As we had a Node.js Redis driver that supported Redis cluster natively, we started with the migration of our Node.js applications onto Redis cluster. But how do you go about moving tens of gigabytes of constantly shifting data from one place to another, without causing major problems? Especially given these bits of data are things like authentication tokens, so if they were wrong our end users would be logged out. One option was to ask for a full site outage, point everything over to the new Redis cluster and migrate the data into it and hope for the best. Another option was to switch over to the new cluster and force all our users to login again. Neither of these proved to be terribly palatable, for obvious reasons. The alternative that was decided upon was to write the data to both the legacy Redis instance, and the cluster that was replacing it, at the same time, we would then read from the cluster increasingly more often as time went on. As the data has a limited shelf life (tokens expire after a few hours) this approach should result in zero downtime, and no risk of data loss. And so it was. The migration was a success.
All that remained was the Redis instances that served our PHP code (well one of them anyway, the other turned out to be unnecessary in the end) and we hit a thorn, actually a couple, in the road. First, and most pressing, was finding a Redis cluster aware driver that we could use in PHP, and the version of PHP we were using. This proved to be something that was doable, because we had upgraded to a recent version of PHP. Alas the driver we chose did not like using Redis auth, something we had decided to use with Redis cluster as an extra security step (I told you there would be more on that security thing). As we were replacing each legacy Redis instance with it’s own Redis cluster the fix seemed straight forward, turn Redis auth off, and all would be well with the world. However this did not prove to be true, for some reason having done this the Redis cluster wouldn’t accept connections from the web servers. A new security feature introduced by Redis in version 3 called protected mode would stop Redis listening to connections from external IP addresses when Redis was bound to any interface, and no Redis auth password was configured. This proved reasonably easy to fix, but caught us off guard.
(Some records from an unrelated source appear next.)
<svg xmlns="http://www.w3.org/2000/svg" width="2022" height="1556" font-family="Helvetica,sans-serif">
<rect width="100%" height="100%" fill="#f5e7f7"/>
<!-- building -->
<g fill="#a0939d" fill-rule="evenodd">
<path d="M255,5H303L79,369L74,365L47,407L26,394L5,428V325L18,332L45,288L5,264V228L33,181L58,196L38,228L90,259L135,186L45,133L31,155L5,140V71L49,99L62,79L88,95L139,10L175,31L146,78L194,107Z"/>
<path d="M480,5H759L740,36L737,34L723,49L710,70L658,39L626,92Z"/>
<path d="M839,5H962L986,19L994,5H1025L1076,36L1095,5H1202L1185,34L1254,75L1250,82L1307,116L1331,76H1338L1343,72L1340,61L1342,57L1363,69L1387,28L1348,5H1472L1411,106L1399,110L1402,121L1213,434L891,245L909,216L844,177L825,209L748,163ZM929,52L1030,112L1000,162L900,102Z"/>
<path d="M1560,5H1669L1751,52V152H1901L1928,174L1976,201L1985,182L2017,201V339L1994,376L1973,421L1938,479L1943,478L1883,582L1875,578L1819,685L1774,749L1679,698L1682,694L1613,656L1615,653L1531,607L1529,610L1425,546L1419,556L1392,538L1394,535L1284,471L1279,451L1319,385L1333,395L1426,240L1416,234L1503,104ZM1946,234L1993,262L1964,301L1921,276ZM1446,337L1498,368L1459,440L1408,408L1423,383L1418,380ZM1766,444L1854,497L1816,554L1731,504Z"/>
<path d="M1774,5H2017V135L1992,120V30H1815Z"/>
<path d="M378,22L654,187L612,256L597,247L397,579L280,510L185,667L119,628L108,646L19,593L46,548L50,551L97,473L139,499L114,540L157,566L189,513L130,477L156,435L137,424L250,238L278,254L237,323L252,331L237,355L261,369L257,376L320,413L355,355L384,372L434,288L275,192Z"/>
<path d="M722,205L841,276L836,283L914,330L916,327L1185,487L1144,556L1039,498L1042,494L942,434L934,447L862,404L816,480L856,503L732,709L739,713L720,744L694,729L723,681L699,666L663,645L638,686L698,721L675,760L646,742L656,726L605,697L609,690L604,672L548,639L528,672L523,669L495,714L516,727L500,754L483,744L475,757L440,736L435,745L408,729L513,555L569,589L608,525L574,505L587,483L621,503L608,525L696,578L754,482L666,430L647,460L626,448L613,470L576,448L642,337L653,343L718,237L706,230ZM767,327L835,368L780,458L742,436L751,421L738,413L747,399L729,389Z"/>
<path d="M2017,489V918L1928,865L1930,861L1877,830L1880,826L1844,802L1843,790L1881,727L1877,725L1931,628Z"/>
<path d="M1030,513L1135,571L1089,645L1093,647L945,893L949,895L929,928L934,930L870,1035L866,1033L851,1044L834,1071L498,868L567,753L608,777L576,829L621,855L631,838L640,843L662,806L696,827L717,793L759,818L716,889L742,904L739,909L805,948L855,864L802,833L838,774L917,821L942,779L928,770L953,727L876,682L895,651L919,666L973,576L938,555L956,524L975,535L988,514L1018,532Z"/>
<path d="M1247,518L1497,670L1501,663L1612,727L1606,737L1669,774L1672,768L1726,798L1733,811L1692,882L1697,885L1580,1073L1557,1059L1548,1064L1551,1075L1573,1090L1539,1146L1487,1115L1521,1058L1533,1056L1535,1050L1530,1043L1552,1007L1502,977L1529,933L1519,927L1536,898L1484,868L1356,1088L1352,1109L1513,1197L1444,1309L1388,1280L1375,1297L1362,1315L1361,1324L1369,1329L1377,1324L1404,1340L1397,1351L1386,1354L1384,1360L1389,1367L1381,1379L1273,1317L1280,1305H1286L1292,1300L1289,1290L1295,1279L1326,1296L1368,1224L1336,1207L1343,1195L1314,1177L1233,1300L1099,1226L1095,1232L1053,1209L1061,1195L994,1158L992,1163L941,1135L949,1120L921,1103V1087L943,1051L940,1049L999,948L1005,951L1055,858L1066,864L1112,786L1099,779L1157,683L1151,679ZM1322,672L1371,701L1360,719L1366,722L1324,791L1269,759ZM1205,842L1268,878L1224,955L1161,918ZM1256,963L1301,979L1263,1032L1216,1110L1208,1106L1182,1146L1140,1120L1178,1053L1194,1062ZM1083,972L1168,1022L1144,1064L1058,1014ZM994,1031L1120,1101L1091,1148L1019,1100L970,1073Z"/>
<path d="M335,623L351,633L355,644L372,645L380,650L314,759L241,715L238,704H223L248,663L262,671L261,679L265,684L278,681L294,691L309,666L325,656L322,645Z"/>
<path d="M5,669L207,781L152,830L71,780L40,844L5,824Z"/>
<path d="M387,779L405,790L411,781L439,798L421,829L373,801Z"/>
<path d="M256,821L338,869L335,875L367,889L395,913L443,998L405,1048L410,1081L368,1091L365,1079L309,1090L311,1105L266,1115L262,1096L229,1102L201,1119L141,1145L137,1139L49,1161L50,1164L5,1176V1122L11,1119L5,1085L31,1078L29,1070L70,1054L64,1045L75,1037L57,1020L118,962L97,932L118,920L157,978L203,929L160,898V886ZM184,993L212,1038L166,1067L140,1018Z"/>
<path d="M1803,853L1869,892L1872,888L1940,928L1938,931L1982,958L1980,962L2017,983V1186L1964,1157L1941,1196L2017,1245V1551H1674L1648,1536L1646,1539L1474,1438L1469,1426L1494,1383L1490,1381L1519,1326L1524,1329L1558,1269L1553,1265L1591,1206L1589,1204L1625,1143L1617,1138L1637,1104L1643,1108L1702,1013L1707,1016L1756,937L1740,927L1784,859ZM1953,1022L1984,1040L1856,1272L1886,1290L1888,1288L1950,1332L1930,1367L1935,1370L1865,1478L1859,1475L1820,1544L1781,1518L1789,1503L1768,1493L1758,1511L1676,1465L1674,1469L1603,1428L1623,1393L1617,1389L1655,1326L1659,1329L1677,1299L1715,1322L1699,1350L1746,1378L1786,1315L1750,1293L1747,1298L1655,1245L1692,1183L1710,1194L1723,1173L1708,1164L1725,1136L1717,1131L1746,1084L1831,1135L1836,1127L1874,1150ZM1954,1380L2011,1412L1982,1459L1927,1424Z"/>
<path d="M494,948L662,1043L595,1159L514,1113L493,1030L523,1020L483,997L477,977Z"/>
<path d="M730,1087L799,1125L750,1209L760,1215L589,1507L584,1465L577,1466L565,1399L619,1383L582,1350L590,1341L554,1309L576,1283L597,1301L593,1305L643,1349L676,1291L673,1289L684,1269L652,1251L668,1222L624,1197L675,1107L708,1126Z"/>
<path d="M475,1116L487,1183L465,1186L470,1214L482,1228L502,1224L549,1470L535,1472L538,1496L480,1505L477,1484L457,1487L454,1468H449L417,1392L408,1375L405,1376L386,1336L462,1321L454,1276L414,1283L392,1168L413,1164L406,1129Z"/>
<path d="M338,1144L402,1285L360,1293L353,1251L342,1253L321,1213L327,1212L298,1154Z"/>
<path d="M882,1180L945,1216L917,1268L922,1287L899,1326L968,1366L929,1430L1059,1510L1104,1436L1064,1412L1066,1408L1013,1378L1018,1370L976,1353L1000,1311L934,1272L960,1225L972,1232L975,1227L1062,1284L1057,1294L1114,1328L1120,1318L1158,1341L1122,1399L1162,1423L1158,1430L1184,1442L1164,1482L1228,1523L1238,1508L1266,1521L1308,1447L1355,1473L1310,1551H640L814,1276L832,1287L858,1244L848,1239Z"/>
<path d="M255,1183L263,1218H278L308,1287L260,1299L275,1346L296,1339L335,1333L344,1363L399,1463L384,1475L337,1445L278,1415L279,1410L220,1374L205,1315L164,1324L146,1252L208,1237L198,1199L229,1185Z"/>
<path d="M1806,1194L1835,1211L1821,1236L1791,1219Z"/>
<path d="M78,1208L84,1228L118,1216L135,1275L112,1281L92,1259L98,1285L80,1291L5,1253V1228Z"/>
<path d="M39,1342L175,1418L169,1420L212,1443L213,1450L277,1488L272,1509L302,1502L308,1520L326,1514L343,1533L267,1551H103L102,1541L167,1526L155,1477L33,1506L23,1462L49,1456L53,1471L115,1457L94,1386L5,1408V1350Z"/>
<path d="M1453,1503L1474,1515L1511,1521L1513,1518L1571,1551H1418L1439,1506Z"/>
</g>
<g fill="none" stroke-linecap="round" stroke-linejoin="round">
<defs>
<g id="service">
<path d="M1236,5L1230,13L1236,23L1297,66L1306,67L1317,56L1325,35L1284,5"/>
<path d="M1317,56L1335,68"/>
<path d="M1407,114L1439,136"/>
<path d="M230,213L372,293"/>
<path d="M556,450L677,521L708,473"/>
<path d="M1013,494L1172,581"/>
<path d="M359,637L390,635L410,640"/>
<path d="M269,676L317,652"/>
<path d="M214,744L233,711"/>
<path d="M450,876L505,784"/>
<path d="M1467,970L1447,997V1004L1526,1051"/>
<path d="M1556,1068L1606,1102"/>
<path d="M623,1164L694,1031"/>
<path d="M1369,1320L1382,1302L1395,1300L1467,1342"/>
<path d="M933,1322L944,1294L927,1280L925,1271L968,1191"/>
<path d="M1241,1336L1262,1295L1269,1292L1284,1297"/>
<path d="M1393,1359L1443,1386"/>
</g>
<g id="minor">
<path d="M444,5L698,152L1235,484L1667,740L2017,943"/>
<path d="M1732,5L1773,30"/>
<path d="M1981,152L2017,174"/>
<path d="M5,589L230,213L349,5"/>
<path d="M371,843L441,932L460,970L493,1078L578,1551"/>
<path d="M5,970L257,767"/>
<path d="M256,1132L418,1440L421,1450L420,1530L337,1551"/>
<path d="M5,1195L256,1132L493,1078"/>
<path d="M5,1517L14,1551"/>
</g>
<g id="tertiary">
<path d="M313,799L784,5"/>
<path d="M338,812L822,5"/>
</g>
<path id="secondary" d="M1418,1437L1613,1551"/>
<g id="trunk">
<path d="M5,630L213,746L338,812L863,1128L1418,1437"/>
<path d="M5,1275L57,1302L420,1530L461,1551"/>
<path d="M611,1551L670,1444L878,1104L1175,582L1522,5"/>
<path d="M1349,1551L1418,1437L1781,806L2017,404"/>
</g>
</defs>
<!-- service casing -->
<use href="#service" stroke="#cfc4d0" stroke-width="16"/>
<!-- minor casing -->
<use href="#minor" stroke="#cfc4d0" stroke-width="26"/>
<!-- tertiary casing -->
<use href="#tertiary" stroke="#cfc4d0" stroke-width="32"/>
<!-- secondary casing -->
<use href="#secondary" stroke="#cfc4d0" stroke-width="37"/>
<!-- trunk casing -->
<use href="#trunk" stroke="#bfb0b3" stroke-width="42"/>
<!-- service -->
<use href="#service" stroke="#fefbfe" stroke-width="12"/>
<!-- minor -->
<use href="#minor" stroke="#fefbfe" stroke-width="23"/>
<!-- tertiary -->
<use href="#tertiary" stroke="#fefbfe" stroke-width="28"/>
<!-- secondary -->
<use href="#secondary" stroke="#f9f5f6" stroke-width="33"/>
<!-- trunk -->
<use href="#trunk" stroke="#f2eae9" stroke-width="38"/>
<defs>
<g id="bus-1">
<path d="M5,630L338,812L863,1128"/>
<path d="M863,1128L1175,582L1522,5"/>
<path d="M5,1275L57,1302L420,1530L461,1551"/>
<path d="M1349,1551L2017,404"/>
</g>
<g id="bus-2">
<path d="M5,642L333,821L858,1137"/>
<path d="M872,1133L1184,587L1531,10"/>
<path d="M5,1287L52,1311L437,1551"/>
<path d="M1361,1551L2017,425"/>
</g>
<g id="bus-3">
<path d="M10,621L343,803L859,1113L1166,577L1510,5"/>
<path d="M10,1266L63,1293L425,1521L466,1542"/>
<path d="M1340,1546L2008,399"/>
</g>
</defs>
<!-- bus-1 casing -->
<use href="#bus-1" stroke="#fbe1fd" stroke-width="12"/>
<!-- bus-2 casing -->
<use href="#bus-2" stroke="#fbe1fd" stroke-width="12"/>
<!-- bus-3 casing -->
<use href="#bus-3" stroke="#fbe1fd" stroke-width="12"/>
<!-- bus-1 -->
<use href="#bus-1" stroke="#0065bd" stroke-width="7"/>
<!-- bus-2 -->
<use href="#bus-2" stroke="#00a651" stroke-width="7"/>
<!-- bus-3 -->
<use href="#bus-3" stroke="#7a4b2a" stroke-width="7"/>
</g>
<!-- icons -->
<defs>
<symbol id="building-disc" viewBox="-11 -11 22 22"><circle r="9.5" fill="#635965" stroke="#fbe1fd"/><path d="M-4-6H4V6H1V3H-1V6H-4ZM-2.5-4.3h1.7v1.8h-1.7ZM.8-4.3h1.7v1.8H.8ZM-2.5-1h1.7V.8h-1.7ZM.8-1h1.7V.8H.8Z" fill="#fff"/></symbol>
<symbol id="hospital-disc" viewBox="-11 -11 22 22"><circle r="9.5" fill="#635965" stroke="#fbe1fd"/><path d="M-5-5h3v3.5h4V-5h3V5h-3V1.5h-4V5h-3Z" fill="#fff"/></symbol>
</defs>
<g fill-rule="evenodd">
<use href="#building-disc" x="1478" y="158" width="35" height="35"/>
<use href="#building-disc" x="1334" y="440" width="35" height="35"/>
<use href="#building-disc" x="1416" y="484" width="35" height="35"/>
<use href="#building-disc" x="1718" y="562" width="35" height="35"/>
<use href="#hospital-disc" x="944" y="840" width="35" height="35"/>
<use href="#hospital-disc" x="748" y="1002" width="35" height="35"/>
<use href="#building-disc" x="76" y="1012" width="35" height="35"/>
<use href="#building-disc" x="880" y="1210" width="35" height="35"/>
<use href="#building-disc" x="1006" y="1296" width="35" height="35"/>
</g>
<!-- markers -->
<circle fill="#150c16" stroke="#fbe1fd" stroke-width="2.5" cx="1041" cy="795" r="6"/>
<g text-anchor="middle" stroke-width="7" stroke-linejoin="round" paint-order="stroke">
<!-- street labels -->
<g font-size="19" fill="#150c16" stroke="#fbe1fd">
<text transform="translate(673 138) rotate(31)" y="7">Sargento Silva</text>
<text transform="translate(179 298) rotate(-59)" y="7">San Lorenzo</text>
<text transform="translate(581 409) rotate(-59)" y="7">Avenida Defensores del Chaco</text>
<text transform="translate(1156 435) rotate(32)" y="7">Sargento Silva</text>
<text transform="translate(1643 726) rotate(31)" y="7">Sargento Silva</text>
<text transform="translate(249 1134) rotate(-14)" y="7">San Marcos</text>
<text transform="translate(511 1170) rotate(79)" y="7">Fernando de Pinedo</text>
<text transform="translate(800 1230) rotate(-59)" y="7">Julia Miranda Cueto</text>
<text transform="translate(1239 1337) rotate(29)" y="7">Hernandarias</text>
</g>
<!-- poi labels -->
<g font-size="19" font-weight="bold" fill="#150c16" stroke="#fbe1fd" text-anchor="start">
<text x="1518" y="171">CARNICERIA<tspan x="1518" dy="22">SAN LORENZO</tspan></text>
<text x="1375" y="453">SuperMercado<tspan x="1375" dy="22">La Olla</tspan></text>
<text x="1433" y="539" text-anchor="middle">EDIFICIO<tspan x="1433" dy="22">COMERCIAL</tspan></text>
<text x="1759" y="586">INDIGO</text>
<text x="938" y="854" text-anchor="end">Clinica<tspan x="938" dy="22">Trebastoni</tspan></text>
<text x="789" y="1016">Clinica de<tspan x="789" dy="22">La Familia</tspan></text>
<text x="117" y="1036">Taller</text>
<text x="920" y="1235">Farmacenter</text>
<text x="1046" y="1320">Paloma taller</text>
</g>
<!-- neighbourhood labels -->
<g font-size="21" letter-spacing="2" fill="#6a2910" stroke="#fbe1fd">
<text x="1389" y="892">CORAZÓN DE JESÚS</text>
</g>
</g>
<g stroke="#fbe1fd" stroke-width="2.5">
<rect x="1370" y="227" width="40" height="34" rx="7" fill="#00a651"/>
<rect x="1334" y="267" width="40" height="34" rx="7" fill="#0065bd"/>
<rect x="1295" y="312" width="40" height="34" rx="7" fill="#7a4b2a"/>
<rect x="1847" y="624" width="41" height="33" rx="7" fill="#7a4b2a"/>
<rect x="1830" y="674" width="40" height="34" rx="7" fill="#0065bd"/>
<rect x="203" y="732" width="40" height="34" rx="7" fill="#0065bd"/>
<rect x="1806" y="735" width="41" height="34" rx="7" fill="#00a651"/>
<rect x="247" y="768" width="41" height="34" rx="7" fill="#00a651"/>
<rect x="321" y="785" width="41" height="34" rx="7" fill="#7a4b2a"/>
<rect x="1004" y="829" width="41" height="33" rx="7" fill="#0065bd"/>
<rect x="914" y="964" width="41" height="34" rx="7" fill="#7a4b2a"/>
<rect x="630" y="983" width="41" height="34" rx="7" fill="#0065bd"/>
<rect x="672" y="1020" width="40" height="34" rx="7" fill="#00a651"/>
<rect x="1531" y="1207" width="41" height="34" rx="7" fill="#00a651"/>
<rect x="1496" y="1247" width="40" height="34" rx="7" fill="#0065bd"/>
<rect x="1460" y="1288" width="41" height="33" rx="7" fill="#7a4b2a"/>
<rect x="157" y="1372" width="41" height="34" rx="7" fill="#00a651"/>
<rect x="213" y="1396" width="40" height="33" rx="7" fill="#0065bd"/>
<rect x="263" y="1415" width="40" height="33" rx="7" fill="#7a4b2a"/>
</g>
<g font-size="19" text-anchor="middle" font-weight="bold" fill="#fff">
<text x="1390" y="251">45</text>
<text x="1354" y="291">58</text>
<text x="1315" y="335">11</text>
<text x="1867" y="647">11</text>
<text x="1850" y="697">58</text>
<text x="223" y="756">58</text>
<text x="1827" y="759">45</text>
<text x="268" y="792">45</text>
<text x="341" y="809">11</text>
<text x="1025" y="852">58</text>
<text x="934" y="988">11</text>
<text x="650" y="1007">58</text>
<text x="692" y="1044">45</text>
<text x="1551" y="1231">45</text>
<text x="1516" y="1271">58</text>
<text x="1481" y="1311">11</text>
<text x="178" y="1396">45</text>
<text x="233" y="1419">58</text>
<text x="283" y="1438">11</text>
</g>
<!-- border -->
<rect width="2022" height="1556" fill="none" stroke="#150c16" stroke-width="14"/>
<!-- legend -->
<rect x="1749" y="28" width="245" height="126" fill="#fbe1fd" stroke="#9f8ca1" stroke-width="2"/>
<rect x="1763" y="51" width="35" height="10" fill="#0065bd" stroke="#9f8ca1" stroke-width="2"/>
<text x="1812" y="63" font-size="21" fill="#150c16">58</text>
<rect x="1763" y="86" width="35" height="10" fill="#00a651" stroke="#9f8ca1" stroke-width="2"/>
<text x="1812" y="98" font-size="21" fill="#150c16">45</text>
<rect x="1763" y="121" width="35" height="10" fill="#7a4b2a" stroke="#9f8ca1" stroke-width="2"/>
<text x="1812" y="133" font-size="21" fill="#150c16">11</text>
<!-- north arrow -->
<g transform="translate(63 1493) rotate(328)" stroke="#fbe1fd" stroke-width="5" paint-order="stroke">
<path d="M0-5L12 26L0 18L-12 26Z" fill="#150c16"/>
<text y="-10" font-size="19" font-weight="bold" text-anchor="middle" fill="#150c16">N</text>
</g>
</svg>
So this is where we find ourselves. We have migrated off some of our legacy Redis instances, and are migrating off the rest. We have, by way of doing this solved some of our technical debt, and improved our platform’s stability. With Redis cluster we can also scale out the in-memory databases as well as scale them up. Redis is single threaded, so just throwing more memory at a single instance is only ever going to allow so much growth, and we are already nipping at the heels of that limit. We’re expecting an improved perfromance from the new cluster, as well as it giving us more options for expansion and load balancing.
What about the Future?
So we have solved some technical debt, and made our services easier to support, and more stable. That doesn’t mean the job is done, indeed Redis 4 appears to have some features that we may want to look into. And Redis isn’t the only software we use. We will continue to work to improve the platform, and reduce the time spent dealing with technical debt, but as our customer base expands, and we strive to offer ever richer services, we are always going to end up with things that need improving. The next challenge is likely to be related to scaling from more than 20,000 logins a minute to more than 40,000, and even beyond.